Dataset excerpts
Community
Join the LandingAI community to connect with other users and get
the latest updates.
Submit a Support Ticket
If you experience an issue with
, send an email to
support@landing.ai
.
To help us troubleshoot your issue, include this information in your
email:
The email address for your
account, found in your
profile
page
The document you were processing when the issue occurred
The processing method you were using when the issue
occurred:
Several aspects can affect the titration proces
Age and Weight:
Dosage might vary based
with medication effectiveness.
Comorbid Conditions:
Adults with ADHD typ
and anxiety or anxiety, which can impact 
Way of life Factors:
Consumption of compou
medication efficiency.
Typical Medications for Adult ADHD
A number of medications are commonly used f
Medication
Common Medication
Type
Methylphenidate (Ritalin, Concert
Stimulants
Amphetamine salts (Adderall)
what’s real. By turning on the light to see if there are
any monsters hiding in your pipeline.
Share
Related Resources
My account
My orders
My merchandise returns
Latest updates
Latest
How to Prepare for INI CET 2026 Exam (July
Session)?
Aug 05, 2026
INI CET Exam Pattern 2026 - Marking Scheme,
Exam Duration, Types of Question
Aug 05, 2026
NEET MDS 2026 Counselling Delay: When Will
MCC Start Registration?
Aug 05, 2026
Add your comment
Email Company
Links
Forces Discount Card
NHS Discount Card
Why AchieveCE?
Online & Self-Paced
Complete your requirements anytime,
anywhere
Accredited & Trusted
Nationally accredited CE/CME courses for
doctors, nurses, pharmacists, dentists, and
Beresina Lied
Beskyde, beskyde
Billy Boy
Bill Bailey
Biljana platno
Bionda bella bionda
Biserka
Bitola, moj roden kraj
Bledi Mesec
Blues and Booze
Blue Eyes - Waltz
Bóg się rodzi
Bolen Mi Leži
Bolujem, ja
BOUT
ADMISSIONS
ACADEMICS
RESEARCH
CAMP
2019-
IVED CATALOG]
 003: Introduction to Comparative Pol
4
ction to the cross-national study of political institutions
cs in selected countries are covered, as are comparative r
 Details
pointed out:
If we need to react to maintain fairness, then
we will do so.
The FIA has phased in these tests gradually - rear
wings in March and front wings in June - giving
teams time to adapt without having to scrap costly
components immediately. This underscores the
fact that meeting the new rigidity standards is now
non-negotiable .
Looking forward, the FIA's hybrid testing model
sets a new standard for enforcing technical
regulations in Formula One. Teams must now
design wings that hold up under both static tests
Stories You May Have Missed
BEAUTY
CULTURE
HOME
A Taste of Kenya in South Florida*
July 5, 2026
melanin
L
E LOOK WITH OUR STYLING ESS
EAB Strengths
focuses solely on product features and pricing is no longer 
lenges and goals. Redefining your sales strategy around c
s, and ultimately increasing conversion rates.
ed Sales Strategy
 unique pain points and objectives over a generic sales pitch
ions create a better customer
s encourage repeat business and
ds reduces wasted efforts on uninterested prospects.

Instructions for the task: Copy every line of the items above without any changes.

Answer area:
Community
Join the LandingAI community to connect with other users and get
the latest updates.
Submit a Support Ticket
If you experience an issue with
, send an email to
support@landing.ai
.
To help us troubleshoot your issue, include this information in your
email:
The email address for your
account, found in your
profile
page
The document you were processing when the issue occurred
The processing method you were using when the issue
occurred:
Several aspects can affect the titration proces
Age and Weight:
Dosage might vary based
with medication effectiveness.
Comorbid Conditions:
Adults with ADHD typ
and anxiety or anxiety, which can impact 
Way of life Factors:
Consumption of compou
medication efficiency.
Typical Medications for Adult ADHD
A number of medications are commonly used f
Medication
Common Medication
Type
Methylphenidate (Ritalin, Concert
Stimulants
Amphetamine salts (Adderall)
what’s real. By turning on the light to see if there are
any monsters hiding in your pipeline.
Share
Related Resources
My account
My orders
My merchandise returns
Latest updates
Latest
How to Prepare for INI CET 2026 Exam (July
Session)?
Aug 05, 2026
INI CET Exam Pattern 2026 - Marking Scheme,
Exam Duration, Types of Question
Aug 05, 2026
NEET MDS 2026 Counselling Delay: When Will
MCC Start Registration?
Aug 05, 2026
Add your comment
Email Company
Links
Forces Discount Card
NHS Discount Card
Why AchieveCE?
Online & Self-Paced
Complete your requirements anytime,
anywhere
Accredited & Trusted
Nationally accredited CE/CME courses for
doctors, nurses, pharmacists, dentists, and
Beresina Lied
Beskyde, beskyde
Billy Boy
Bill Bailey
Biljana platno
Bionda bella bionda
Biserka
Bitola, moj roden kraj
Bledi Mesec
Blues and Booze
Blue Eyes - Waltz
Bóg się rodzi
Bolen Mi Leži
Bolujem, ja
BOUT
ADMISSIONS
ACADEMICS
RESEARCH
CAMP
2019-
IVED CATALOG]
 003: Introduction to Comparative Pol
4
ction to the cross-national study of political institutions
cs in selected countries are covered, as are comparative r
 Details
pointed out:
If we need to react to maintain fairness, then
we will do so.
The FIA has phased in these tests gradually - rear
wings in March and front wings in June - giving
teams time to adapt without having to scrap costly
components immediately. This underscores the
fact that meeting the new rigidity standards is now
non-negotiable .
Looking forward, the FIA's hybrid testing model
sets a new standard for enforcing technical
regulations in Formula One. Teams must now
design wings that hold up under both static tests
Stories You May Have Missed
BEAUTY
CULTURE
HOME
A Taste of Kenya in South Florida*
July 5, 2026
melanin
L
E LOOK WITH OUR STYLING ESS
EAB Strengths
focuses solely on product features and pricing is no longer 
lenges and goals. Redefining your sales strategy around c
s, and ultimately increasing conversion rates.
ed Sales Strategy
 unique pain points and objectives over a generic sales pitch
ions create a better customer
s encourage repeat business and
ds reduces wasted efforts on uninterested prospects.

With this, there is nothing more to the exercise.